# To-do item
Starting with the opening line of the entries below, transcribe each line exactly up to and including the one that has "ao se adquirir"; pictures are not copied.

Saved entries
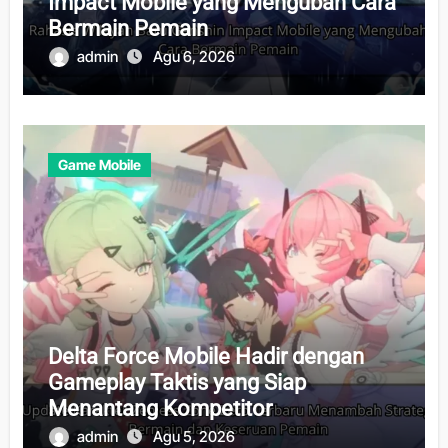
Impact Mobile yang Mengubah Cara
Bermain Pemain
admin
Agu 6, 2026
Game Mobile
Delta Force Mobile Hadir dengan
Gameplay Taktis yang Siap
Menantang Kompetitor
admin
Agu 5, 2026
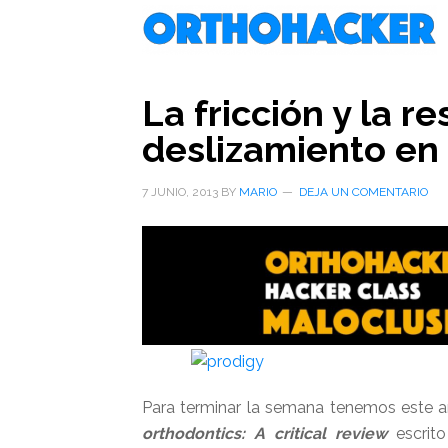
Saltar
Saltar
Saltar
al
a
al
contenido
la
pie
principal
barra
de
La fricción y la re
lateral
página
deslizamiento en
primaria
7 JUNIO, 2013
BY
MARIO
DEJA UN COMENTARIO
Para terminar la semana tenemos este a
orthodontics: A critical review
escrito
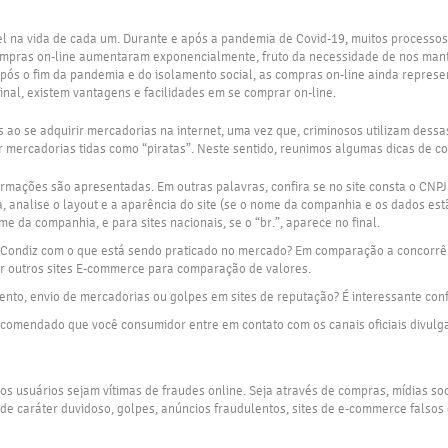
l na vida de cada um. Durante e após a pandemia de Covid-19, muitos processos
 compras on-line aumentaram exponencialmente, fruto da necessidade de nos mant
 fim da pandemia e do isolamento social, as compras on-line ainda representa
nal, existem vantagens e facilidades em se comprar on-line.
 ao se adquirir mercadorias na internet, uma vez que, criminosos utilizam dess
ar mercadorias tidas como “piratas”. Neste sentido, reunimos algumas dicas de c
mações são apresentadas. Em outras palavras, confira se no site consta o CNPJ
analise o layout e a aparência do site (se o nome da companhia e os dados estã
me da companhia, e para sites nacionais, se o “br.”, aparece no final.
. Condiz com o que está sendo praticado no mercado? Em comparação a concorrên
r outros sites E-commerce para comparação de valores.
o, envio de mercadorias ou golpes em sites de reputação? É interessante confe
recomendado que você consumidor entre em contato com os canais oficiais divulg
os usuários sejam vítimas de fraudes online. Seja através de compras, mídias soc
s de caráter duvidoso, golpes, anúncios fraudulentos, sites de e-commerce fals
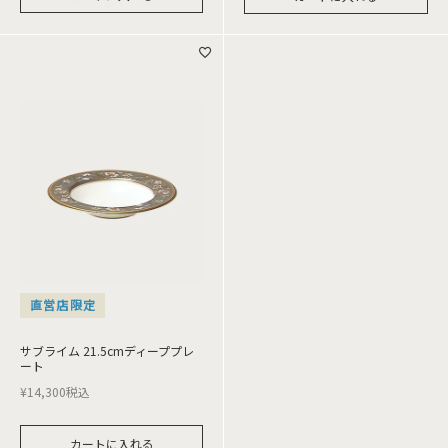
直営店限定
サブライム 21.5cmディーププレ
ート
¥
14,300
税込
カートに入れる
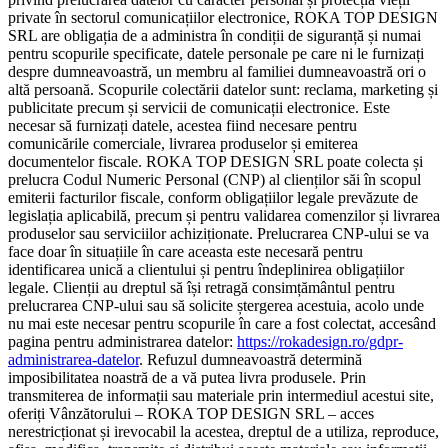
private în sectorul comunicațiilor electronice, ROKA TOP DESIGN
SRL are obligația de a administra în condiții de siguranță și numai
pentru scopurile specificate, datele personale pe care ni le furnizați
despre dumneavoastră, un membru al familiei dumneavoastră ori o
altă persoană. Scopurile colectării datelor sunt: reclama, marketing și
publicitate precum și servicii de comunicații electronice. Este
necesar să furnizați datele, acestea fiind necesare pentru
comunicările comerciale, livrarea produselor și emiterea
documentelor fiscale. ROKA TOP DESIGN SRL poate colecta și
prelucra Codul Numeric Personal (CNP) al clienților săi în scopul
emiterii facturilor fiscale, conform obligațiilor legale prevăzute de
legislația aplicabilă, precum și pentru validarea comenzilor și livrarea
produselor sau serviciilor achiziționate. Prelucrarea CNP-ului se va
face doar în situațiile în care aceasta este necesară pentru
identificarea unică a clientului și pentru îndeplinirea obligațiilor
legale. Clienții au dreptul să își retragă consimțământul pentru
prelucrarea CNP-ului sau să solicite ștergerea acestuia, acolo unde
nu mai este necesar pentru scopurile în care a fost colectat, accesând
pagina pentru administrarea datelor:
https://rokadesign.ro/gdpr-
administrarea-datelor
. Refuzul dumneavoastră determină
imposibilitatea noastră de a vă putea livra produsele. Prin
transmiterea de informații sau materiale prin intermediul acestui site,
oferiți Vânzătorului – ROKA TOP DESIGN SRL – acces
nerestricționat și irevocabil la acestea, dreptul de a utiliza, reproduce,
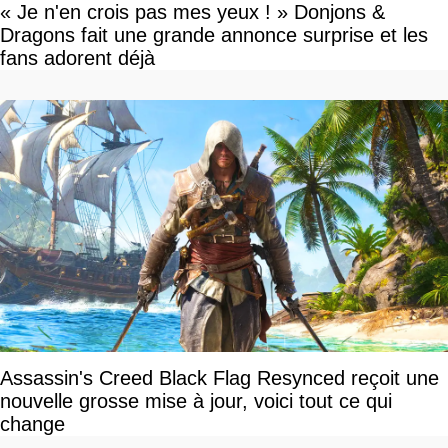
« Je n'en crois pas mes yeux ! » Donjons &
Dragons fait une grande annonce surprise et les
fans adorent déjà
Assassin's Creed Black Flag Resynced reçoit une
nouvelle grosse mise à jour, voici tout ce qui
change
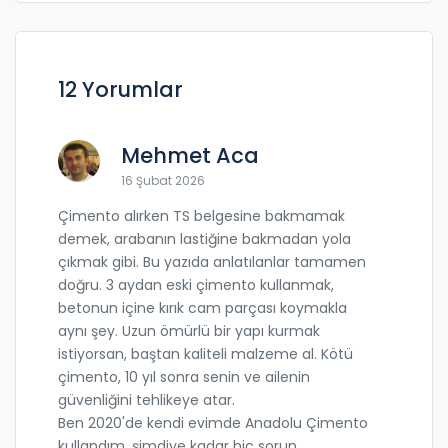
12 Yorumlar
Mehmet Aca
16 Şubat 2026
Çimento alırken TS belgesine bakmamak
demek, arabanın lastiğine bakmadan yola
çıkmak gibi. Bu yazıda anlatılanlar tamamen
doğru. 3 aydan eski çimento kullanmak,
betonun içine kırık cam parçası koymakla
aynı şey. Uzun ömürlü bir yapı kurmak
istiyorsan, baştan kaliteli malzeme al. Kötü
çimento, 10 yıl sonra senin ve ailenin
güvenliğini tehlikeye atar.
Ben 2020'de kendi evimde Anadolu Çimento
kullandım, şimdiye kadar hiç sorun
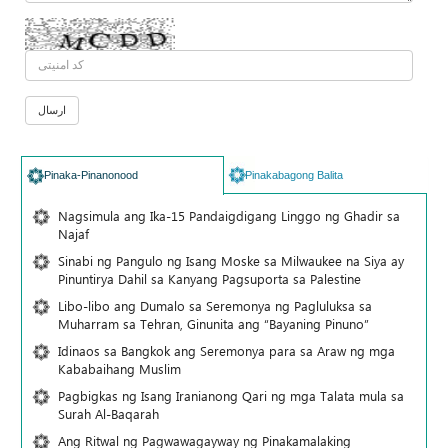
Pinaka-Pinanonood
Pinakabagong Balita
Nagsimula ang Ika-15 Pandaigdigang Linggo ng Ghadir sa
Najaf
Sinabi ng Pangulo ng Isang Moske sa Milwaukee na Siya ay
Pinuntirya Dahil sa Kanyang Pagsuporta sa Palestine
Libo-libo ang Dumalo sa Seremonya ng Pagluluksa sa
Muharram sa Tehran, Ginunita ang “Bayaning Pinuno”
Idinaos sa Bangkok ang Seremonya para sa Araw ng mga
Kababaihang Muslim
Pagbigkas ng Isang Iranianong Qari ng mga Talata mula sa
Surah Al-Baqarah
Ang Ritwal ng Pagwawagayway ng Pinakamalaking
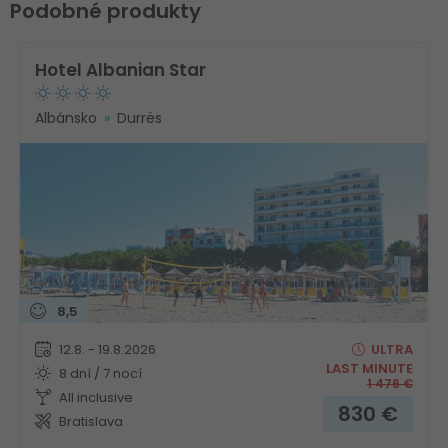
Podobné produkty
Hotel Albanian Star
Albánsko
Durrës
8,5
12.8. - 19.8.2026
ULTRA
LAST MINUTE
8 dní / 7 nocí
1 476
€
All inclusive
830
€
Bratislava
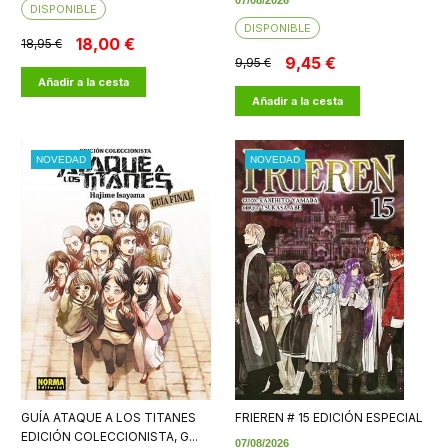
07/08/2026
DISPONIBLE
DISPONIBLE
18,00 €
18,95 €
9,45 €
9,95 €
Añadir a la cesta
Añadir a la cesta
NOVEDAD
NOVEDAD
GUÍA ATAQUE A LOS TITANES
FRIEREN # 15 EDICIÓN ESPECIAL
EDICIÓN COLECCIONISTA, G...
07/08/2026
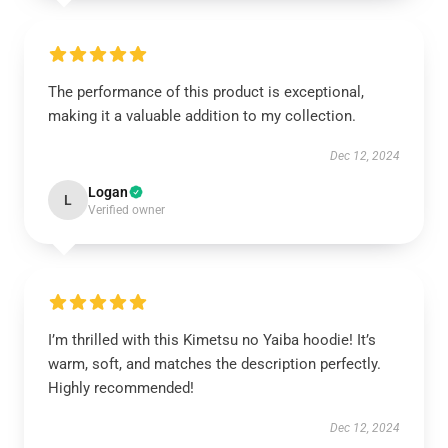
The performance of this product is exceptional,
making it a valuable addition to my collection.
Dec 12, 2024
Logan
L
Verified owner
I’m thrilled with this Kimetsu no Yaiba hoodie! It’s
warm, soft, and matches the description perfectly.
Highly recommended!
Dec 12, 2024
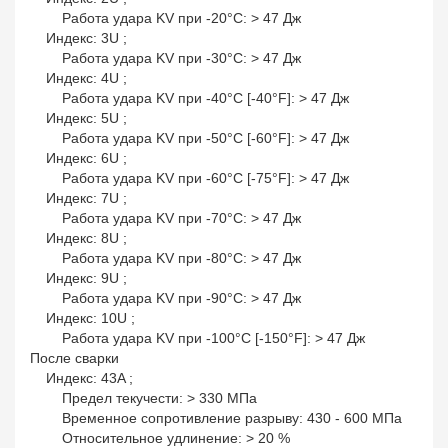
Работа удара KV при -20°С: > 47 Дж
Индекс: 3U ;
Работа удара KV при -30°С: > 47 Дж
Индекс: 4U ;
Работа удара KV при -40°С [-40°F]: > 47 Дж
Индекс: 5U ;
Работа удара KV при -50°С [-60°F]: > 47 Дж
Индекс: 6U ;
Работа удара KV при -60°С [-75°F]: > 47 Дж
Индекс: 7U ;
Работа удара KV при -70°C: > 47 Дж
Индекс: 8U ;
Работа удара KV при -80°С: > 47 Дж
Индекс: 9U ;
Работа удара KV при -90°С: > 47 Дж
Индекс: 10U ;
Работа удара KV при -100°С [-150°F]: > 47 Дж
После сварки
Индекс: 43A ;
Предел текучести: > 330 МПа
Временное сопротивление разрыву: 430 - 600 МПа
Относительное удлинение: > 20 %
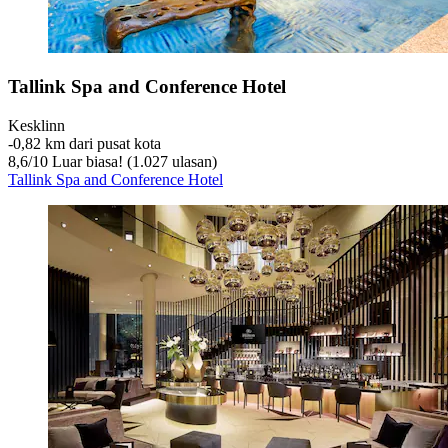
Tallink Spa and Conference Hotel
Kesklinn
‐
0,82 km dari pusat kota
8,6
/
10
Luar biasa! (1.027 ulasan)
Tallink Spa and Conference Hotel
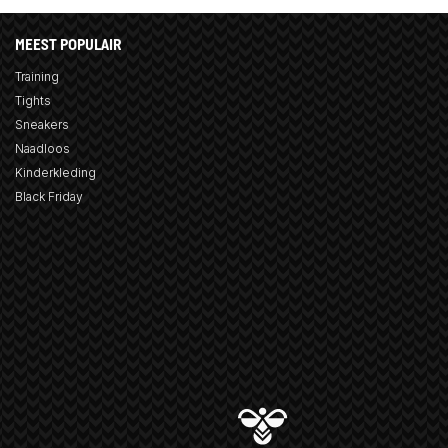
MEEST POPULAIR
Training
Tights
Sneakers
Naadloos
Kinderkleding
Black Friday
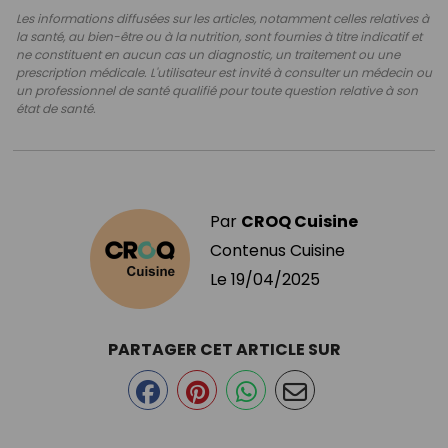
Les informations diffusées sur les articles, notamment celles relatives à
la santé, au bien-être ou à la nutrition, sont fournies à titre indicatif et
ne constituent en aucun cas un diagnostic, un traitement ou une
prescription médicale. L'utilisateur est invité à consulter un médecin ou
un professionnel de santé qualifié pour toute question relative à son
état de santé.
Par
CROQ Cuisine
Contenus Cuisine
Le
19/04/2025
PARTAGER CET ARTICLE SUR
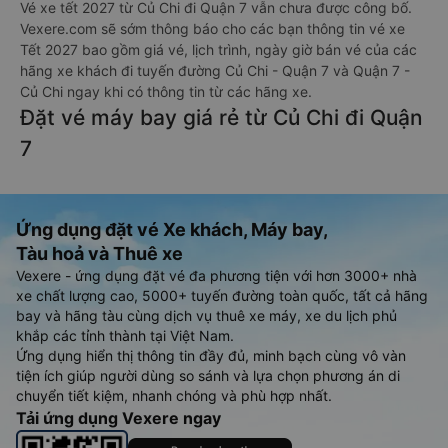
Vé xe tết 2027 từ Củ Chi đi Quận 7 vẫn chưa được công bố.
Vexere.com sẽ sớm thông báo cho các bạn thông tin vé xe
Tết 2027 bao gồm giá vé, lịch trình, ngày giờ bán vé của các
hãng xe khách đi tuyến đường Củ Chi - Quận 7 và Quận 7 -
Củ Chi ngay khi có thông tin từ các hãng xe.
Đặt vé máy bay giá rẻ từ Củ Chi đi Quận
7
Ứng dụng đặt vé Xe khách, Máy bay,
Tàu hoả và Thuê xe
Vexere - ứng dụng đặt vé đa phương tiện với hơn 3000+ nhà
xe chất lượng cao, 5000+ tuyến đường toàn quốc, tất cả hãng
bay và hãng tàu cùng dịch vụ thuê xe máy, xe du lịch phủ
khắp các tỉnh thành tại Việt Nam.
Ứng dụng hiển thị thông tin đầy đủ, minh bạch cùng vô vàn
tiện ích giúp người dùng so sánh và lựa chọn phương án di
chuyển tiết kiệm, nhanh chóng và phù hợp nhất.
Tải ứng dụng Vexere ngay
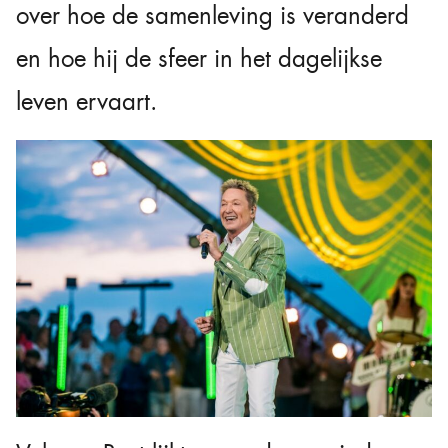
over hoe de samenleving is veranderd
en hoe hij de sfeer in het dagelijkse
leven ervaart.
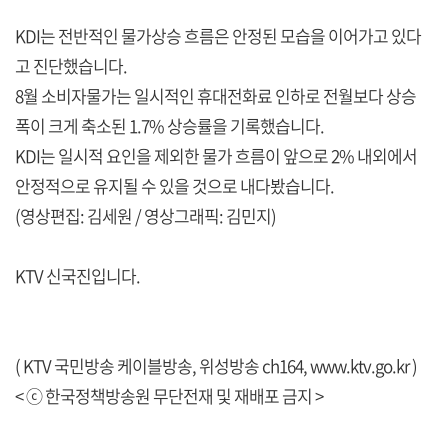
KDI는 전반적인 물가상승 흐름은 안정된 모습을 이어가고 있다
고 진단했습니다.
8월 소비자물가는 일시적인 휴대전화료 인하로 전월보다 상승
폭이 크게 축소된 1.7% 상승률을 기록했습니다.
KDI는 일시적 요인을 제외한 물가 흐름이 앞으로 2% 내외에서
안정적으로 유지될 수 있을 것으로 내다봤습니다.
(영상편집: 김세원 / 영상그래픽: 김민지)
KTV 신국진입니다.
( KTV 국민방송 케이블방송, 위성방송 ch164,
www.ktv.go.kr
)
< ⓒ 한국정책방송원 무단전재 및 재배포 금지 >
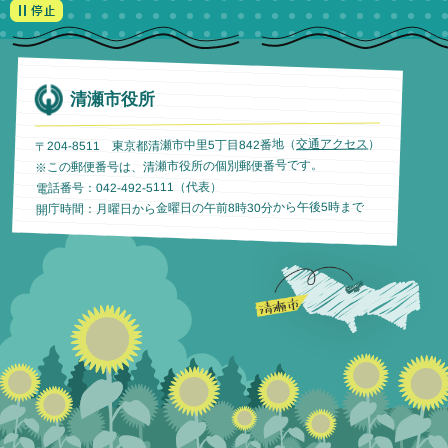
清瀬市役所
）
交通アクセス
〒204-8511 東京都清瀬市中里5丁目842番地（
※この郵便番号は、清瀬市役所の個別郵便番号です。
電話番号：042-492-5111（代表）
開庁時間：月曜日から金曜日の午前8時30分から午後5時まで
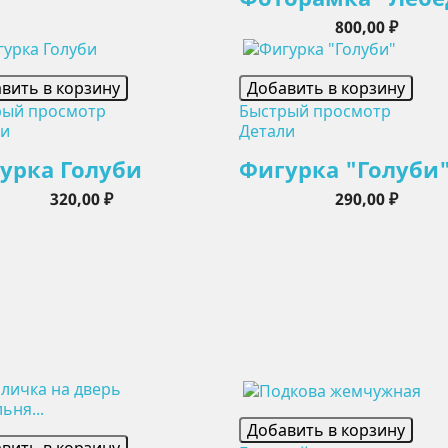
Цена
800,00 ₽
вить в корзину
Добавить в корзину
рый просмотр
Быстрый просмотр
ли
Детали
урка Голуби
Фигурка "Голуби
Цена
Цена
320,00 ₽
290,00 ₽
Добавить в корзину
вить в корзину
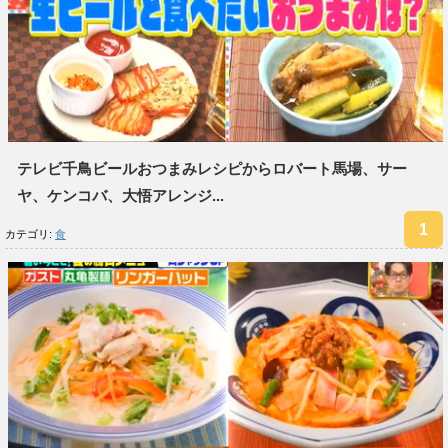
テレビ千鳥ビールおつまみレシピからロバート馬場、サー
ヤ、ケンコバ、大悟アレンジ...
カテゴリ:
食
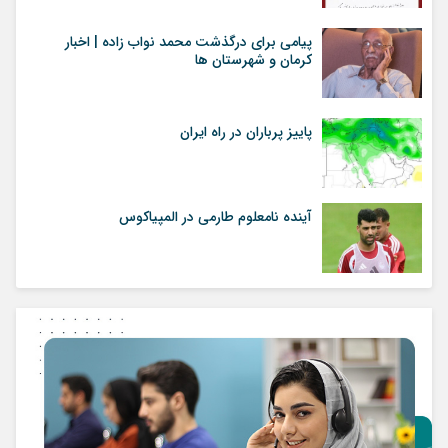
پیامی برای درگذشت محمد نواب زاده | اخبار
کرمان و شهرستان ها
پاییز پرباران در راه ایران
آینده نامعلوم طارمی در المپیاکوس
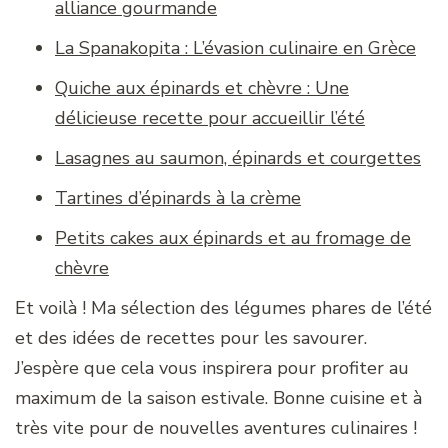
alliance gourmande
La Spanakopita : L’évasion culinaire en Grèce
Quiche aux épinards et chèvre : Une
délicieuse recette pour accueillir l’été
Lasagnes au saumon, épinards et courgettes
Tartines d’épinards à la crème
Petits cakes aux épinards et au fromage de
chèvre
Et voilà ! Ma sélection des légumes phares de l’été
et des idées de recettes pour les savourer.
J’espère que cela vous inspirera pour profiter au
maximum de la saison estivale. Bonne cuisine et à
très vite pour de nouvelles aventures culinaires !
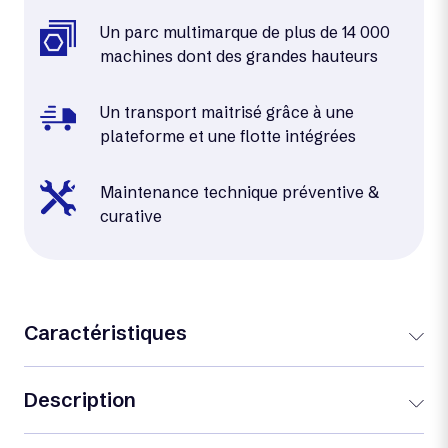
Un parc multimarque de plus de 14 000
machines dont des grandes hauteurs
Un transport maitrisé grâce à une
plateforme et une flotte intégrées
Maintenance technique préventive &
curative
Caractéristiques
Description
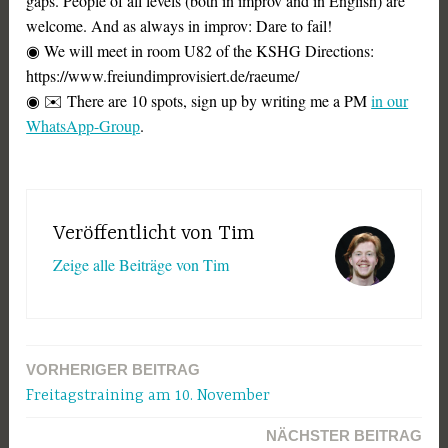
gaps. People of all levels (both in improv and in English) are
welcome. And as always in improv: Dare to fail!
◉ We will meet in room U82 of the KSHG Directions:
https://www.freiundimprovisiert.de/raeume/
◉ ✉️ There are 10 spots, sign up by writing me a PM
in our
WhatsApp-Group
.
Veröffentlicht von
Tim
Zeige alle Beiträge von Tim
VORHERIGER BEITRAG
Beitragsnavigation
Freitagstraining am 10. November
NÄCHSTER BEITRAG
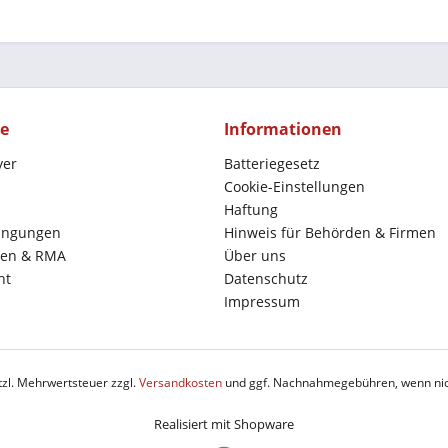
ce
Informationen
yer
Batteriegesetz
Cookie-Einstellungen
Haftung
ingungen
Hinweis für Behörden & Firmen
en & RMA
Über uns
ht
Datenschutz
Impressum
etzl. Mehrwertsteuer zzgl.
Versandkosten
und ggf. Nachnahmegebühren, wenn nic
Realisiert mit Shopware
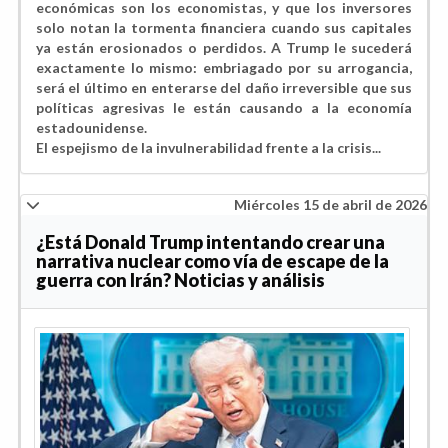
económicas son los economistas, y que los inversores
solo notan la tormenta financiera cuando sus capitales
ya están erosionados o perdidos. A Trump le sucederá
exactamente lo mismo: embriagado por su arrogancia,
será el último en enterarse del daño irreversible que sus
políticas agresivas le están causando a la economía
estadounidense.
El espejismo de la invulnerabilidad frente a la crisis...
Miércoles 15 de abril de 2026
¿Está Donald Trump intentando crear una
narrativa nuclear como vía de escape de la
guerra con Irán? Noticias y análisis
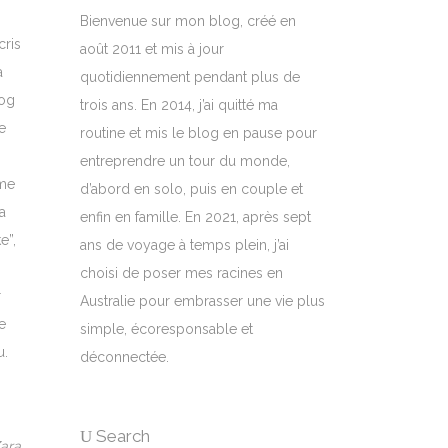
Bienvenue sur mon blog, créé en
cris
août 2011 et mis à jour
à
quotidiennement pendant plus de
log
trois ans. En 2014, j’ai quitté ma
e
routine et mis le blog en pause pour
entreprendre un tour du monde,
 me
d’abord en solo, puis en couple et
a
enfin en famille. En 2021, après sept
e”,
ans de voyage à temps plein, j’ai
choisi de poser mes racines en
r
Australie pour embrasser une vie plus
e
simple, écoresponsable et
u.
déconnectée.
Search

# Solved problem
Impact Mobile yang Mengubah Cara
Bermain Pemain
admin
Agu 6, 2026
Game Mobile
Delta Force Mobile Hadir dengan
Gameplay Taktis yang Siap
Menantang Kompetitor
admin
Agu 5, 2026
Saltar
Saltar
Saltar
al
a
al
contenido
la
pie
principal
barra
de
La fricción y la re
lateral
página
deslizamiento en
primaria
7 JUNIO, 2013
BY
MARIO
DEJA UN COMENTARIO
Para terminar la semana tenemos este a
orthodontics: A critical review
escrito
l na vida de cada um. Durante e após a pandemia de Covid-19, muitos processos
 compras on-line aumentaram exponencialmente, fruto da necessidade de nos mant
 fim da pandemia e do isolamento social, as compras on-line ainda representa
nal, existem vantagens e facilidades em se comprar on-line.
 ao se adquirir mercadorias na internet, uma vez que, criminosos utilizam dess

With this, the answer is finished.